Cependant, la CJIP introduit un nouveau système de justice à deux vitesses. Car cette convention, qui se substitue à une sanction pénale, n’est pas inscrite au casier judiciaire.  Concrètement, elle permet à des sociétés responsables de fraudes de grande ampleur de conserver tous les bénéfices de la non-culpabilité et d’échapper aux conséquences d’une condamnation (comme l’impossibilité de répondre aux appels d’offres des marchés publics).

La CJIP résulte d’une conception économique de la justice étrangère à notre culture, qui permet à un délinquant d’acheter son innocence et à une société de monnayer la violation de la loi. L’aspect financier d’un délit devient plus important que son aspect moral et influe sur les conditions de sa poursuite et de sa répression. Cette conception est préoccupante, à l’heure où les grands acteurs économiques devraient être davantage encadrés et régulés par l’État.

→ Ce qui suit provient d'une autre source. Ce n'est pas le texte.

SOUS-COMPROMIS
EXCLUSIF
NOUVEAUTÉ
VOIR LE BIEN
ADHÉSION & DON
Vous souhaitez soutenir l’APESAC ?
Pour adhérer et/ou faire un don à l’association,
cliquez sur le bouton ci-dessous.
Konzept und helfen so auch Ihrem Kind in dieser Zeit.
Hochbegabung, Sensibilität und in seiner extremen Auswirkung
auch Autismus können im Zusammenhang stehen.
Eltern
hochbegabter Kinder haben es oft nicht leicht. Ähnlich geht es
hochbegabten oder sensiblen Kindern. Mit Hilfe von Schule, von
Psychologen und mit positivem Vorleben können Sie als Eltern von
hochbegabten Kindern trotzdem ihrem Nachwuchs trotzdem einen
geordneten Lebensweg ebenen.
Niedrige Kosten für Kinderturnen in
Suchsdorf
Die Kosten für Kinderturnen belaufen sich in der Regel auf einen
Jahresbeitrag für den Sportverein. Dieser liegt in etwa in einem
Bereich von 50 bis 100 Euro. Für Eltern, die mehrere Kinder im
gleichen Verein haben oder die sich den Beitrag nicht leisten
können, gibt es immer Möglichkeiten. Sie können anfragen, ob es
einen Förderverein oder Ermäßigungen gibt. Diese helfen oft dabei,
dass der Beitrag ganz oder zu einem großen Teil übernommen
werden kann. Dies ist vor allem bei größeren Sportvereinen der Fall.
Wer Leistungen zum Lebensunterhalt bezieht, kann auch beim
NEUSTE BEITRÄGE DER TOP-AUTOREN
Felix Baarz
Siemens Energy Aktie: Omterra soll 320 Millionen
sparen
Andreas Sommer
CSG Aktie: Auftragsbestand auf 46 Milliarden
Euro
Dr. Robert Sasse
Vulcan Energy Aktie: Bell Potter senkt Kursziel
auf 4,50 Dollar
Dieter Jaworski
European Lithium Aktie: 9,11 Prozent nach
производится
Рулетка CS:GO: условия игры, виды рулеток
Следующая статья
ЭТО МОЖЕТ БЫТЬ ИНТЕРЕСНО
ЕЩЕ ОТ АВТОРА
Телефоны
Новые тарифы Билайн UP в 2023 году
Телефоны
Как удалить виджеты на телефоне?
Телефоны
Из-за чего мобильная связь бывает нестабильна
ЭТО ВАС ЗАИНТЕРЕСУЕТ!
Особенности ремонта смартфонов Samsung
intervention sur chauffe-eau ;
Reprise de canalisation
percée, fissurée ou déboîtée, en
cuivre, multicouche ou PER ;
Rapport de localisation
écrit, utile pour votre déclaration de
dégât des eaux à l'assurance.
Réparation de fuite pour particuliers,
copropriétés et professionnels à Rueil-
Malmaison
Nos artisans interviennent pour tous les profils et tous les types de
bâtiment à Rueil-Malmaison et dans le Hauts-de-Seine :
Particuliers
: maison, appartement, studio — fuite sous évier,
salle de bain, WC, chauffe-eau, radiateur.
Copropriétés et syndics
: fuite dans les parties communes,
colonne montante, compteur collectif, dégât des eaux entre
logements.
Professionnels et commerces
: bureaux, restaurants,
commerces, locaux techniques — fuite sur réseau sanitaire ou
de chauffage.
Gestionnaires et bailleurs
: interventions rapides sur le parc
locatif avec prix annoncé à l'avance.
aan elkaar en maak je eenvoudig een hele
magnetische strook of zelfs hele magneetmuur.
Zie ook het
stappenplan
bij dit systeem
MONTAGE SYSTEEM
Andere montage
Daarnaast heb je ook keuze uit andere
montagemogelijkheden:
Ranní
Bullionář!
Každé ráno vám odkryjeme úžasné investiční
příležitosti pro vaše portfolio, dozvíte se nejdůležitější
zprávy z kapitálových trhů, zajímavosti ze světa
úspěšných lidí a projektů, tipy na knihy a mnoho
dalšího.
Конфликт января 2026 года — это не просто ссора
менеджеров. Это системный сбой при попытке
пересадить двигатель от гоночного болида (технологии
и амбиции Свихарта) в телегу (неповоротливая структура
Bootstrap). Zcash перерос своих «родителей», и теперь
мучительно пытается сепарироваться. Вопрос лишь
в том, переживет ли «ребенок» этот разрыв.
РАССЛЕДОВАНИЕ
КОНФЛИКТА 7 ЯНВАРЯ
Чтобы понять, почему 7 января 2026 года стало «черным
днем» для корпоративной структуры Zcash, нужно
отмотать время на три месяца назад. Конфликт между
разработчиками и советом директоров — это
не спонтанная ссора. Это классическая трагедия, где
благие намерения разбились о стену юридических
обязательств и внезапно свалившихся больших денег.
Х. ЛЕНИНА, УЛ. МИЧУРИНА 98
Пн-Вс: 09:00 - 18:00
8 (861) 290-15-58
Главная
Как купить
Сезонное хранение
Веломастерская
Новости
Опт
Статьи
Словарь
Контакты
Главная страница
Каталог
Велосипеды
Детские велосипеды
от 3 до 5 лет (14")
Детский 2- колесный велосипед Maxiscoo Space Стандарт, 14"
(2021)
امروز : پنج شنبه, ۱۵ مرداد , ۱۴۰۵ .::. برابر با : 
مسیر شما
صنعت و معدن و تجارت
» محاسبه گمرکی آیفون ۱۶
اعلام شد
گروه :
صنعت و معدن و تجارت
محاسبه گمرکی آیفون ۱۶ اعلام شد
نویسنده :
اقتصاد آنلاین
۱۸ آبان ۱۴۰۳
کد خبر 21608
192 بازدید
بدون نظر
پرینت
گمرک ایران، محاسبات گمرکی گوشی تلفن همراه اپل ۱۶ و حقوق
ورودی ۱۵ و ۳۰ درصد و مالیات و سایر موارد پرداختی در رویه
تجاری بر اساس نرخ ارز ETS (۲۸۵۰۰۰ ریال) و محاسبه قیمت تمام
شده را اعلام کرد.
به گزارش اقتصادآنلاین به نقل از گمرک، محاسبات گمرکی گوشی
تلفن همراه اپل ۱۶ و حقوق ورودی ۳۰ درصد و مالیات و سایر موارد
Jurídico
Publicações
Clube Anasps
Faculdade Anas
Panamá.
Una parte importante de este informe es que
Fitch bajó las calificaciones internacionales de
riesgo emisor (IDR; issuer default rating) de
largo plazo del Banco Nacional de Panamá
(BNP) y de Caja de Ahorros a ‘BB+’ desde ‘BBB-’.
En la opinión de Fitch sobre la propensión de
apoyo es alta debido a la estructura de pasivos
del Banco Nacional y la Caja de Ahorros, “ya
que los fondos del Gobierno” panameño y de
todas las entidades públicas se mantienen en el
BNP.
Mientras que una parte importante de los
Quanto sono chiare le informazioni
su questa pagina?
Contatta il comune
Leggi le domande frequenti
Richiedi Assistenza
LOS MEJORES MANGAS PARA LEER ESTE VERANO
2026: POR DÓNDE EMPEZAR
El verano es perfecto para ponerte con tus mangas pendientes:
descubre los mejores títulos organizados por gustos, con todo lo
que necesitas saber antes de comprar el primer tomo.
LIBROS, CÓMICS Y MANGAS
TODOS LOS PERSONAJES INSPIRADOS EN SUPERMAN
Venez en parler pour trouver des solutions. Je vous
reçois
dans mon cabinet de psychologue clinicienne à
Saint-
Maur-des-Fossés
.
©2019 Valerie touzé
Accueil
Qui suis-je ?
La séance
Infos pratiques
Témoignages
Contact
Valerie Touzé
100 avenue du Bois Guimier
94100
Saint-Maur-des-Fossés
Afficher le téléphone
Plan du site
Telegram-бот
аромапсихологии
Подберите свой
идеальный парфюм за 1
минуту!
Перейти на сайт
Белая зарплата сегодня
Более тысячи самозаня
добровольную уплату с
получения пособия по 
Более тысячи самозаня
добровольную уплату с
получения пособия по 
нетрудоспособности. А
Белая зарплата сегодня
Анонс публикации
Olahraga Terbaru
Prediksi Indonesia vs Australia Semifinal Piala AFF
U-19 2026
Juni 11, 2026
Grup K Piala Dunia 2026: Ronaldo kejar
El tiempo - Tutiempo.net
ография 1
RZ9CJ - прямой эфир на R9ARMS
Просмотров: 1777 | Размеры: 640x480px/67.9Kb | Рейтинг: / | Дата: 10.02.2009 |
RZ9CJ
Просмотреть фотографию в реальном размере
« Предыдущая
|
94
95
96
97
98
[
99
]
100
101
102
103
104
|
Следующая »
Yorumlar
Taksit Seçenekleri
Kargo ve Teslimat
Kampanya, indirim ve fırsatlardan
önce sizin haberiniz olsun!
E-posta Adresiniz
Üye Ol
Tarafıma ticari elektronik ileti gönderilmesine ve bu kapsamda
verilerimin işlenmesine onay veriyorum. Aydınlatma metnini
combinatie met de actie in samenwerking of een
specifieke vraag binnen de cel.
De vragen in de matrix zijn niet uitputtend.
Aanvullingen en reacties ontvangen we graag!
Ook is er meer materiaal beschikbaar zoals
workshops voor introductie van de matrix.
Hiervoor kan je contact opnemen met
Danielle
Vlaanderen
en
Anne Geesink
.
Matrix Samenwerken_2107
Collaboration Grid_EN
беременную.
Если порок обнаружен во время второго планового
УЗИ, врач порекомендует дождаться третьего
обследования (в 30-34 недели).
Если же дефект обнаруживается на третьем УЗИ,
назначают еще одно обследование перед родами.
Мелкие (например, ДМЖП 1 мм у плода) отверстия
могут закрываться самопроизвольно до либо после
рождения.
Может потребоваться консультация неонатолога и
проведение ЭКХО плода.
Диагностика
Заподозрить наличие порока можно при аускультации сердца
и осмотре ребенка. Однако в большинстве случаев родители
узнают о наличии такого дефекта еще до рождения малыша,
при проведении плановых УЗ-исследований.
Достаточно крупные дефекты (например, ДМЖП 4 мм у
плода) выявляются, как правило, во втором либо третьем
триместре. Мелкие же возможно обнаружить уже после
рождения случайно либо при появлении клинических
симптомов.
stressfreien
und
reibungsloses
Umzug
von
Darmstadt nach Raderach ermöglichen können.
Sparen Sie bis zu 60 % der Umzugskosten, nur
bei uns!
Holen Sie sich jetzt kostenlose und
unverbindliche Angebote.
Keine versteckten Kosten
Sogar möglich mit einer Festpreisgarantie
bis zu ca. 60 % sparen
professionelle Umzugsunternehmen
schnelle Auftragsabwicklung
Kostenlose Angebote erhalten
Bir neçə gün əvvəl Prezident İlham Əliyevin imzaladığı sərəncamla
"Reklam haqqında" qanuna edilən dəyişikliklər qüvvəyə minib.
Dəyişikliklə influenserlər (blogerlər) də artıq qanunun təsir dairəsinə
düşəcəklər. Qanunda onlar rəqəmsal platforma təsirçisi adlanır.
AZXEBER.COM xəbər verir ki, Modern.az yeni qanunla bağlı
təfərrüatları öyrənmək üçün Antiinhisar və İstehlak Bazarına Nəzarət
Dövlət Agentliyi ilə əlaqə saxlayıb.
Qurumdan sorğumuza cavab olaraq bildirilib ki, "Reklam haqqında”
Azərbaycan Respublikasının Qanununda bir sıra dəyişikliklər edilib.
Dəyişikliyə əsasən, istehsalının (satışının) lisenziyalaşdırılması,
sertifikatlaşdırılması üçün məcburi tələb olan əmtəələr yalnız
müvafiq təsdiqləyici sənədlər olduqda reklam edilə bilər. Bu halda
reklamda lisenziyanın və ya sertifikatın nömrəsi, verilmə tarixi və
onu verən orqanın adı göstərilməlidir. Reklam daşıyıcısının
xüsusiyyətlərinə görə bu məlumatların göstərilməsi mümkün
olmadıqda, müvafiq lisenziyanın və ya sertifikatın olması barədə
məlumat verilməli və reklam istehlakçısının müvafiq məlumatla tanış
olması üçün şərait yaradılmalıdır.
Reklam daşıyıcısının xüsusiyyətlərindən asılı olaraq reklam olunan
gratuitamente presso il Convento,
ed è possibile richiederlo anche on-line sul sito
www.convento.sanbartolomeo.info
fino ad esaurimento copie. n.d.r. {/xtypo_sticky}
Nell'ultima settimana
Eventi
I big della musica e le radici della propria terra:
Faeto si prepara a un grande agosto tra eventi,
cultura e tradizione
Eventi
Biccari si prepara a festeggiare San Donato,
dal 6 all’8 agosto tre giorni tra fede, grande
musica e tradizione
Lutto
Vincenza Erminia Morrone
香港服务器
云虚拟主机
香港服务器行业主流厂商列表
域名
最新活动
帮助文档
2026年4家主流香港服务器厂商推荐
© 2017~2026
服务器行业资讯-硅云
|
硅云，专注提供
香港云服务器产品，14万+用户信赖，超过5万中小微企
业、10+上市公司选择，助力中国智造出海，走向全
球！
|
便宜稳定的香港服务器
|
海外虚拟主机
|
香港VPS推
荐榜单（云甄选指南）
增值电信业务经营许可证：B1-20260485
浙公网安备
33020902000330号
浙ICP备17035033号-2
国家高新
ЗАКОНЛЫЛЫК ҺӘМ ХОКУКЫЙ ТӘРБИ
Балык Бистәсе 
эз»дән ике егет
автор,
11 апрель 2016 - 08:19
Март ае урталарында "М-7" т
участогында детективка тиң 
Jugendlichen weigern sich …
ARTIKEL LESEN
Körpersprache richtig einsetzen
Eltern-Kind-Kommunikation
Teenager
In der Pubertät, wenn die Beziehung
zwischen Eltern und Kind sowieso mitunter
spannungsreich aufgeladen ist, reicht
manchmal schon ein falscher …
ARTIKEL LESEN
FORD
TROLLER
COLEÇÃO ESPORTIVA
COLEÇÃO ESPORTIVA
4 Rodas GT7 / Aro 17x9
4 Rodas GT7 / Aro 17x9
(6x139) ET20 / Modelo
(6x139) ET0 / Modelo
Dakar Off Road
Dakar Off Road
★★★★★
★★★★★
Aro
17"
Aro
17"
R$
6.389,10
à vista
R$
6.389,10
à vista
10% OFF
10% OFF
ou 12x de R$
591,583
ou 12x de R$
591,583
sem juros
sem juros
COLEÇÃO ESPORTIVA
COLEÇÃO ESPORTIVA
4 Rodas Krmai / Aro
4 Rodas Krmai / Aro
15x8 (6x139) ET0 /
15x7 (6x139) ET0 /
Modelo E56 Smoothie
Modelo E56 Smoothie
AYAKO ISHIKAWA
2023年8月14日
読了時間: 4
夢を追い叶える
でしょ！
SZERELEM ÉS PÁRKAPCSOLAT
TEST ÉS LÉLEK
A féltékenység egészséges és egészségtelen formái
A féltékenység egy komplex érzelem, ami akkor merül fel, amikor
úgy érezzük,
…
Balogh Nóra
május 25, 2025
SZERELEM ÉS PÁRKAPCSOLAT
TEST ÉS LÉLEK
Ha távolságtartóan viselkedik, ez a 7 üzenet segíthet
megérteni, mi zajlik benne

La limitation à une amende, sans procès public ni déclaration de culpabilité, pourrait même favoriser davantage des pratiques frauduleuses

La CJIP a été introduite dans la loi sous un prétexte d’efficacité. Pourtant, cette mesure risque tout simplement de ne pas être dissuasive. La limitation à une amende, sans procès public ni déclaration de culpabilité, pourrait même favoriser davantage des pratiques frauduleuses qui seront considérées comme acceptables d’un strict point de vue financier, particulièrement pour des grands groupes. Car la CJIP n’attaque pas la logique de « rentabilité » de la corruption, des schémas abusifs de fraude et d’évasion fiscales.  Des sociétés responsables de fraudes d’ampleur conservent alors tous les bénéfices de l’innocence contre le simple versement d’une amende négociée. L’extension de la CJIP à la fraude fiscale et aux atteintes à l’environnement interroge sur la réalité de la volonté du gouvernement en matière de lutte contre la fraude fiscale des grandes entreprises.

Plus encore, le procès d’inefficacité fait à la justice classique est très contestable, si on se réfère notamment au montant de l’amende de 1,8 milliards de dollars infligée à la banque UBS, bien supérieur à ce qu’elle voulait payer au titre d’une CJIP.

Et si une raison d’État économique peut éventuellement justifier la CJIP dans de grandes affaires internationales, d’inquiétantes dérives se profilent. Ainsi, dans l’affaire concernant l’espionnage de François Ruffin par Bernard Arnault, aucune complexité ni aucun enjeu international ne justifiait le recours à une CJIP. Plus encore, lorsqu’une entreprise accepte une CJIP, les dirigeants bénéficient le plus souvent d’une comparution préalable avec reconnaissance de culpabilité, beaucoup plus discrète qu’un jugement correctionnel. Dans une affaire récente, M Bolloré, poursuivi des chefs de corruption active d’agent public étranger, de complicité d’abus de confiance  et « complicité de faux et d’usage de faux aurait pu en bénéficier. Dans ce cas, le juge en charge de l’homologation a refusé et l’intéressé répondra de ses actes comme un délinquant ordinaire. Mais le seul fait qu’une telle faveur ait pu être envisagée est un indicateur d’alerte. La CJIP pourrait n’être que le paravent d’une justice de classe, d’une justice à deux vitesses et de nouvelles inégalités des citoyens devant la loi.